■ Supplied data ■
● ● ● ● ● ● ●
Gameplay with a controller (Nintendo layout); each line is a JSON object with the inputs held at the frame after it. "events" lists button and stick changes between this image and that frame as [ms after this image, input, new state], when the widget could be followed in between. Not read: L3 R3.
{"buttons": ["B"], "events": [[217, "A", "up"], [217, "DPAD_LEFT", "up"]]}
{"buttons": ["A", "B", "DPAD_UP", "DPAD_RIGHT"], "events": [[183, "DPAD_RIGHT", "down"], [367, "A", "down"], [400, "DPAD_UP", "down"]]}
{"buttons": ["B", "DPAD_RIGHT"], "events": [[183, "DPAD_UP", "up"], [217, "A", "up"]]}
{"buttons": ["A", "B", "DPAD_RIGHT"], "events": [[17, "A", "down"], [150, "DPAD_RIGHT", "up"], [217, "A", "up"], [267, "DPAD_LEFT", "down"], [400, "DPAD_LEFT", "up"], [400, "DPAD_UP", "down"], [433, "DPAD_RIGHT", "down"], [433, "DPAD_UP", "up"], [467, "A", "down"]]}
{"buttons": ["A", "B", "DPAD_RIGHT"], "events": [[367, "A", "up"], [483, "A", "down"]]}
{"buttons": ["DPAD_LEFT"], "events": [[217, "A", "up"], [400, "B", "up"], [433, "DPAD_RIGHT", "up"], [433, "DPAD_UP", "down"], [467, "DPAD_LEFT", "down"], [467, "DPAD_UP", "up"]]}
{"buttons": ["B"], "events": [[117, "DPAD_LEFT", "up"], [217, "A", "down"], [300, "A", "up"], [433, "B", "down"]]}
● ● ● ● ● ● ●
■ How to complete this task ■
Please set down all of the data above again, matching it exactly.

■ Exercise response ■
Gameplay with a controller (Nintendo layout); each line is a JSON object with the inputs held at the frame after it. "events" lists button and stick changes between this image and that frame as [ms after this image, input, new state], when the widget could be followed in between. Not read: L3 R3.
{"buttons": ["B"], "events": [[217, "A", "up"], [217, "DPAD_LEFT", "up"]]}
{"buttons": ["A", "B", "DPAD_UP", "DPAD_RIGHT"], "events": [[183, "DPAD_RIGHT", "down"], [367, "A", "down"], [400, "DPAD_UP", "down"]]}
{"buttons": ["B", "DPAD_RIGHT"], "events": [[183, "DPAD_UP", "up"], [217, "A", "up"]]}
{"buttons": ["A", "B", "DPAD_RIGHT"], "events": [[17, "A", "down"], [150, "DPAD_RIGHT", "up"], [217, "A", "up"], [267, "DPAD_LEFT", "down"], [400, "DPAD_LEFT", "up"], [400, "DPAD_UP", "down"], [433, "DPAD_RIGHT", "down"], [433, "DPAD_UP", "up"], [467, "A", "down"]]}
{"buttons": ["A", "B", "DPAD_RIGHT"], "events": [[367, "A", "up"], [483, "A", "down"]]}
{"buttons": ["DPAD_LEFT"], "events": [[217, "A", "up"], [400, "B", "up"], [433, "DPAD_RIGHT", "up"], [433, "DPAD_UP", "down"], [467, "DPAD_LEFT", "down"], [467, "DPAD_UP", "up"]]}
{"buttons": ["B"], "events": [[117, "DPAD_LEFT", "up"], [217, "A", "down"], [300, "A", "up"], [433, "B", "down"]]}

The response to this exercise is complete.